**EXERCISE:** Show every line of the listing that contains the word "What". Uppercase and lowercase count as different.

**RECORDED INFORMATION:**

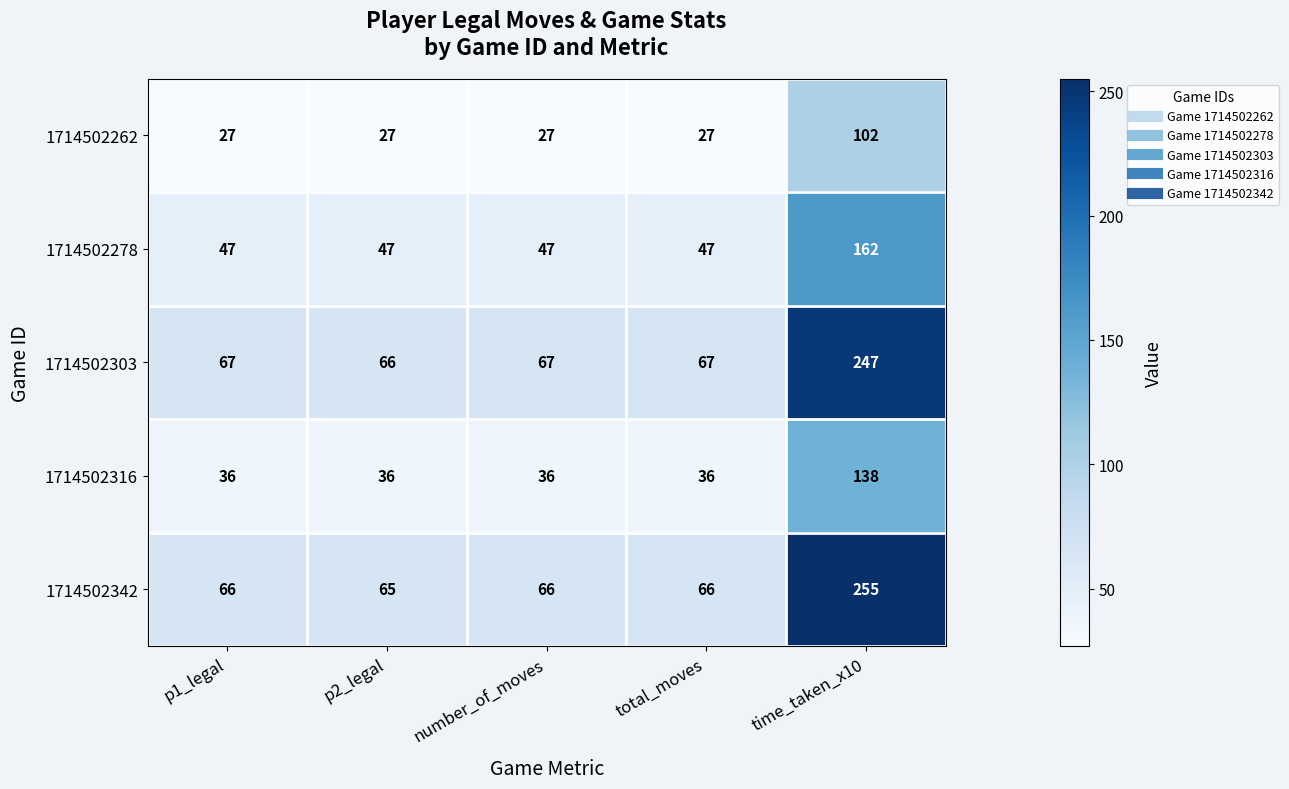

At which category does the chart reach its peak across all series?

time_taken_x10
--
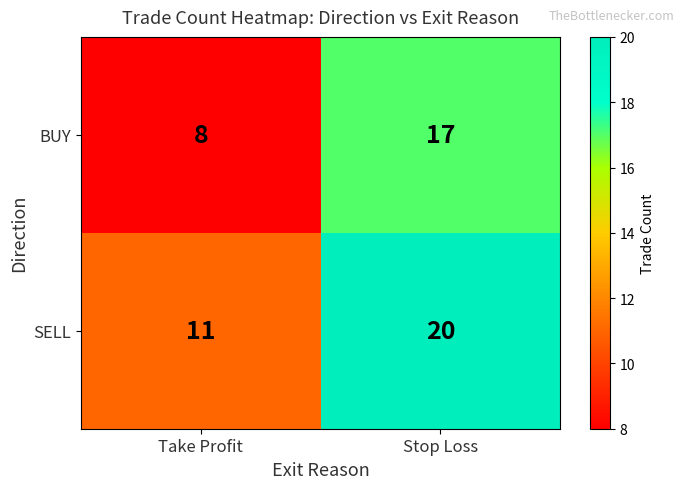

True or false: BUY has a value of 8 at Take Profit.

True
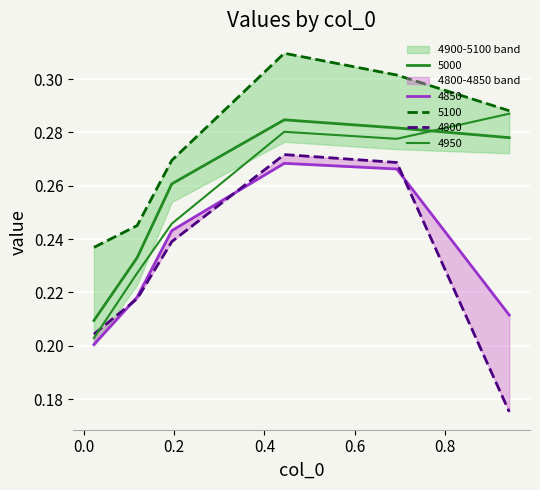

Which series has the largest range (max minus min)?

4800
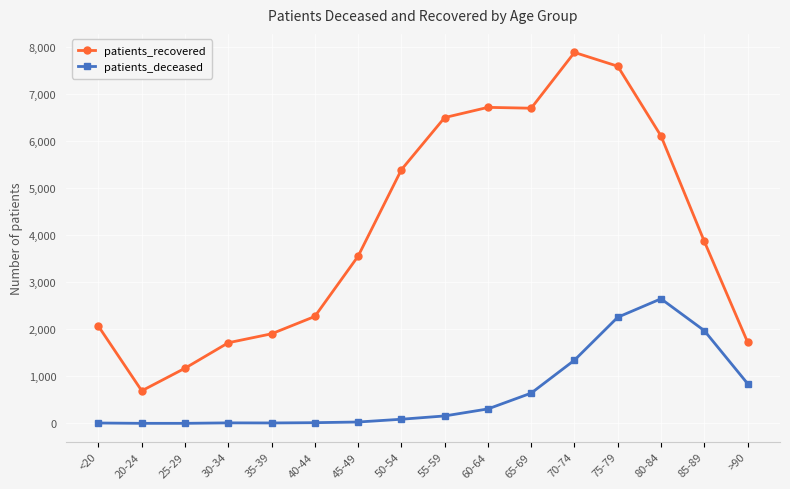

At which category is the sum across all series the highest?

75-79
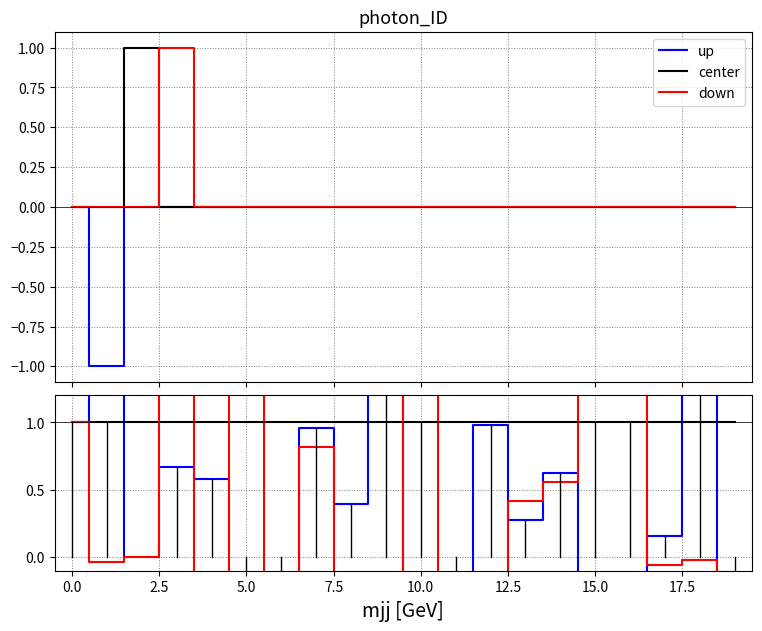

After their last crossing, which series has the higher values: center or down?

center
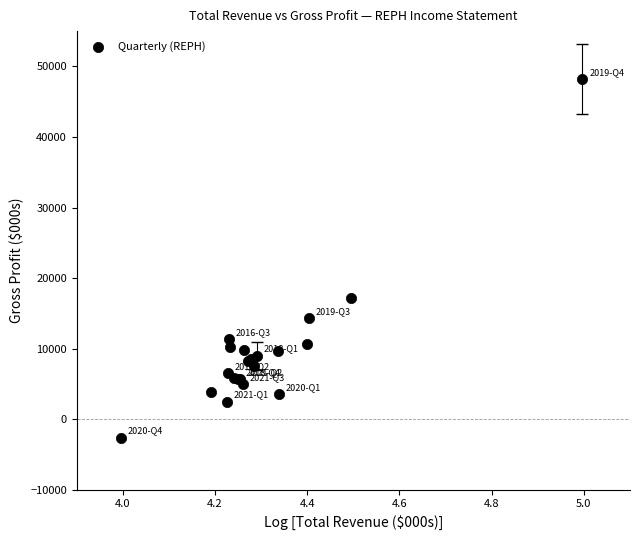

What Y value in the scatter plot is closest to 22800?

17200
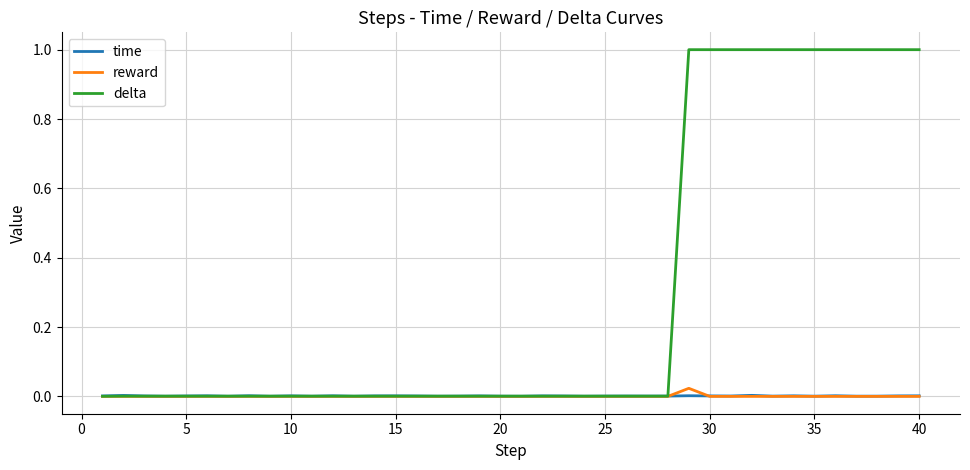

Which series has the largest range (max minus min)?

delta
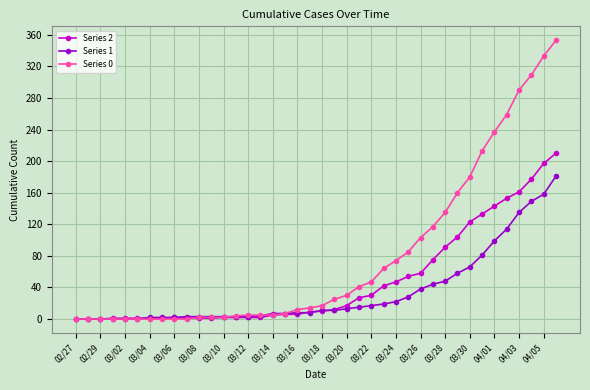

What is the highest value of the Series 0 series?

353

**PROBLEM SOLUTION:**
What Y value in the scatter plot is closest to 22800?
What is the highest value of the Series 0 series?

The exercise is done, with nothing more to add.